[WHAT THE TASK REQUIRES] Print each of the rows below, line for line, with no changes.

[LISTED RECORDS]
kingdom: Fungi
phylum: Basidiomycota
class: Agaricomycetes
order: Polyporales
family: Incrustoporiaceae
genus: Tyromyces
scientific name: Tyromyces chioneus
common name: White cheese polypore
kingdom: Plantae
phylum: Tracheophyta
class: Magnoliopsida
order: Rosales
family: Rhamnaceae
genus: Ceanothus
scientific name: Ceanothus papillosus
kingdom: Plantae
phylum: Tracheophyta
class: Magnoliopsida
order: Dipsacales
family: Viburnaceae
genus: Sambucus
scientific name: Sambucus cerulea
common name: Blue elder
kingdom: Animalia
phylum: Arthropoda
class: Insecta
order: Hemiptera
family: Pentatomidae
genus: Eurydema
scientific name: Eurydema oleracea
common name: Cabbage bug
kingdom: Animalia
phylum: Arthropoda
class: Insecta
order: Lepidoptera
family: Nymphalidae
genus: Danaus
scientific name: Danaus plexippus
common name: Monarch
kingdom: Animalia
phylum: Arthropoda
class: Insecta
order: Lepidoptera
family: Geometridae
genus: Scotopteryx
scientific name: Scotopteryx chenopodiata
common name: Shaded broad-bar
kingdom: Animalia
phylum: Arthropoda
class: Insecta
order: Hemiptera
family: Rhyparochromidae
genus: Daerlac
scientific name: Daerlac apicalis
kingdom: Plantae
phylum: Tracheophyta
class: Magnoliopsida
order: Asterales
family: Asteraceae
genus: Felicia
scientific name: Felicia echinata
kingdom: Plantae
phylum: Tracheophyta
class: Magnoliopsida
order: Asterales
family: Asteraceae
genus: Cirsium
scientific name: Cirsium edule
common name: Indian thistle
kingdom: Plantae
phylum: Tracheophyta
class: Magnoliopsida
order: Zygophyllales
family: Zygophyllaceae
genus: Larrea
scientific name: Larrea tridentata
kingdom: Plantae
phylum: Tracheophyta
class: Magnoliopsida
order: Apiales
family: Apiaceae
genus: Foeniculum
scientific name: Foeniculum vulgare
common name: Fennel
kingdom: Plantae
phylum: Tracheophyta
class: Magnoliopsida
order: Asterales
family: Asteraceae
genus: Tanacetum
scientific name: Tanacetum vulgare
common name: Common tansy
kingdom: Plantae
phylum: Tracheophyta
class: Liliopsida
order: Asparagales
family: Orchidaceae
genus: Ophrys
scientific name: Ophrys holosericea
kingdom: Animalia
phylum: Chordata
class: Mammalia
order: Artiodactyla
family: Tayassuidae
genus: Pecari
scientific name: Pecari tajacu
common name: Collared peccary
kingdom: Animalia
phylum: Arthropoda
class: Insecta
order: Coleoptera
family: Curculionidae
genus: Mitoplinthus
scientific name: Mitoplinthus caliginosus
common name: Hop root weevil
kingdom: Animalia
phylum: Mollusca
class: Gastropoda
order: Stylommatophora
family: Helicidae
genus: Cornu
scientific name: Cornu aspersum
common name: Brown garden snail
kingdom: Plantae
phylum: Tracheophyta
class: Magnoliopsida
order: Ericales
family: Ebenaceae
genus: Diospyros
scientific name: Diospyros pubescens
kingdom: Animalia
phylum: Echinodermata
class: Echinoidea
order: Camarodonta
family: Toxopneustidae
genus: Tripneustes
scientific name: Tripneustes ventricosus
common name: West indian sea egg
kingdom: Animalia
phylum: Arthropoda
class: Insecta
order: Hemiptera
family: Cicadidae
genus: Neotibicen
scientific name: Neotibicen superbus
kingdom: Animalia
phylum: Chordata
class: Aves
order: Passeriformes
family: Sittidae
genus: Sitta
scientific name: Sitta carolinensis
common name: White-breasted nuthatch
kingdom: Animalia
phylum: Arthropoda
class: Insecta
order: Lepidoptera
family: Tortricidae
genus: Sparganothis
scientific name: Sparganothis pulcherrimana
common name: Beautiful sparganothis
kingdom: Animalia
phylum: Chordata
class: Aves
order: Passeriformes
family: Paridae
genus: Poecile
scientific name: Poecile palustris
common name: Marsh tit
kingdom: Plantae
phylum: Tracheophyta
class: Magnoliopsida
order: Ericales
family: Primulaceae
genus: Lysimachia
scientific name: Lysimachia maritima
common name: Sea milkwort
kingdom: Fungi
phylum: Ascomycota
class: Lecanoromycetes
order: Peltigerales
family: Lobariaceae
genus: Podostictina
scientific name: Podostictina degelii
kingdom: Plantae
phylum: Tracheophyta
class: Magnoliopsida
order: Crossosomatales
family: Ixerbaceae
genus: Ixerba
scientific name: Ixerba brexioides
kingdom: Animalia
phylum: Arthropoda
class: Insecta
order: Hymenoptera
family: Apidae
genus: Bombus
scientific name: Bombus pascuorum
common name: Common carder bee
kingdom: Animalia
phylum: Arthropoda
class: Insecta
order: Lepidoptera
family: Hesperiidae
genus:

[THE COMPLETED TASK]
kingdom: Fungi
phylum: Basidiomycota
class: Agaricomycetes
order: Polyporales
family: Incrustoporiaceae
genus: Tyromyces
scientific name: Tyromyces chioneus
common name: White cheese polypore
kingdom: Plantae
phylum: Tracheophyta
class: Magnoliopsida
order: Rosales
family: Rhamnaceae
genus: Ceanothus
scientific name: Ceanothus papillosus
kingdom: Plantae
phylum: Tracheophyta
class: Magnoliopsida
order: Dipsacales
family: Viburnaceae
genus: Sambucus
scientific name: Sambucus cerulea
common name: Blue elder
kingdom: Animalia
phylum: Arthropoda
class: Insecta
order: Hemiptera
family: Pentatomidae
genus: Eurydema
scientific name: Eurydema oleracea
common name: Cabbage bug
kingdom: Animalia
phylum: Arthropoda
class: Insecta
order: Lepidoptera
family: Nymphalidae
genus: Danaus
scientific name: Danaus plexippus
common name: Monarch
kingdom: Animalia
phylum: Arthropoda
class: Insecta
order: Lepidoptera
family: Geometridae
genus: Scotopteryx
scientific name: Scotopteryx chenopodiata
common name: Shaded broad-bar
kingdom: Animalia
phylum: Arthropoda
class: Insecta
order: Hemiptera
family: Rhyparochromidae
genus: Daerlac
scientific name: Daerlac apicalis
kingdom: Plantae
phylum: Tracheophyta
class: Magnoliopsida
order: Asterales
family: Asteraceae
genus: Felicia
scientific name: Felicia echinata
kingdom: Plantae
phylum: Tracheophyta
class: Magnoliopsida
order: Asterales
family: Asteraceae
genus: Cirsium
scientific name: Cirsium edule
common name: Indian thistle
kingdom: Plantae
phylum: Tracheophyta
class: Magnoliopsida
order: Zygophyllales
family: Zygophyllaceae
genus: Larrea
scientific name: Larrea tridentata
kingdom: Plantae
phylum: Tracheophyta
class: Magnoliopsida
order: Apiales
family: Apiaceae
genus: Foeniculum
scientific name: Foeniculum vulgare
common name: Fennel
kingdom: Plantae
phylum: Tracheophyta
class: Magnoliopsida
order: Asterales
family: Asteraceae
genus: Tanacetum
scientific name: Tanacetum vulgare
common name: Common tansy
kingdom: Plantae
phylum: Tracheophyta
class: Liliopsida
order: Asparagales
family: Orchidaceae
genus: Ophrys
scientific name: Ophrys holosericea
kingdom: Animalia
phylum: Chordata
class: Mammalia
order: Artiodactyla
family: Tayassuidae
genus: Pecari
scientific name: Pecari tajacu
common name: Collared peccary
kingdom: Animalia
phylum: Arthropoda
class: Insecta
order: Coleoptera
family: Curculionidae
genus: Mitoplinthus
scientific name: Mitoplinthus caliginosus
common name: Hop root weevil
kingdom: Animalia
phylum: Mollusca
class: Gastropoda
order: Stylommatophora
family: Helicidae
genus: Cornu
scientific name: Cornu aspersum
common name: Brown garden snail
kingdom: Plantae
phylum: Tracheophyta
class: Magnoliopsida
order: Ericales
family: Ebenaceae
genus: Diospyros
scientific name: Diospyros pubescens
kingdom: Animalia
phylum: Echinodermata
class: Echinoidea
order: Camarodonta
family: Toxopneustidae
genus: Tripneustes
scientific name: Tripneustes ventricosus
common name: West indian sea egg
kingdom: Animalia
phylum: Arthropoda
class: Insecta
order: Hemiptera
family: Cicadidae
genus: Neotibicen
scientific name: Neotibicen superbus
kingdom: Animalia
phylum: Chordata
class: Aves
order: Passeriformes
family: Sittidae
genus: Sitta
scientific name: Sitta carolinensis
common name: White-breasted nuthatch
kingdom: Animalia
phylum: Arthropoda
class: Insecta
order: Lepidoptera
family: Tortricidae
genus: Sparganothis
scientific name: Sparganothis pulcherrimana
common name: Beautiful sparganothis
kingdom: Animalia
phylum: Chordata
class: Aves
order: Passeriformes
family: Paridae
genus: Poecile
scientific name: Poecile palustris
common name: Marsh tit
kingdom: Plantae
phylum: Tracheophyta
class: Magnoliopsida
order: Ericales
family: Primulaceae
genus: Lysimachia
scientific name: Lysimachia maritima
common name: Sea milkwort
kingdom: Fungi
phylum: Ascomycota
class: Lecanoromycetes
order: Peltigerales
family: Lobariaceae
genus: Podostictina
scientific name: Podostictina degelii
kingdom: Plantae
phylum: Tracheophyta
class: Magnoliopsida
order: Crossosomatales
family: Ixerbaceae
genus: Ixerba
scientific name: Ixerba brexioides
kingdom: Animalia
phylum: Arthropoda
class: Insecta
order: Hymenoptera
family: Apidae
genus: Bombus
scientific name: Bombus pascuorum
common name: Common carder bee
kingdom: Animalia
phylum: Arthropoda
class: Insecta
order: Lepidoptera
family: Hesperiidae
genus:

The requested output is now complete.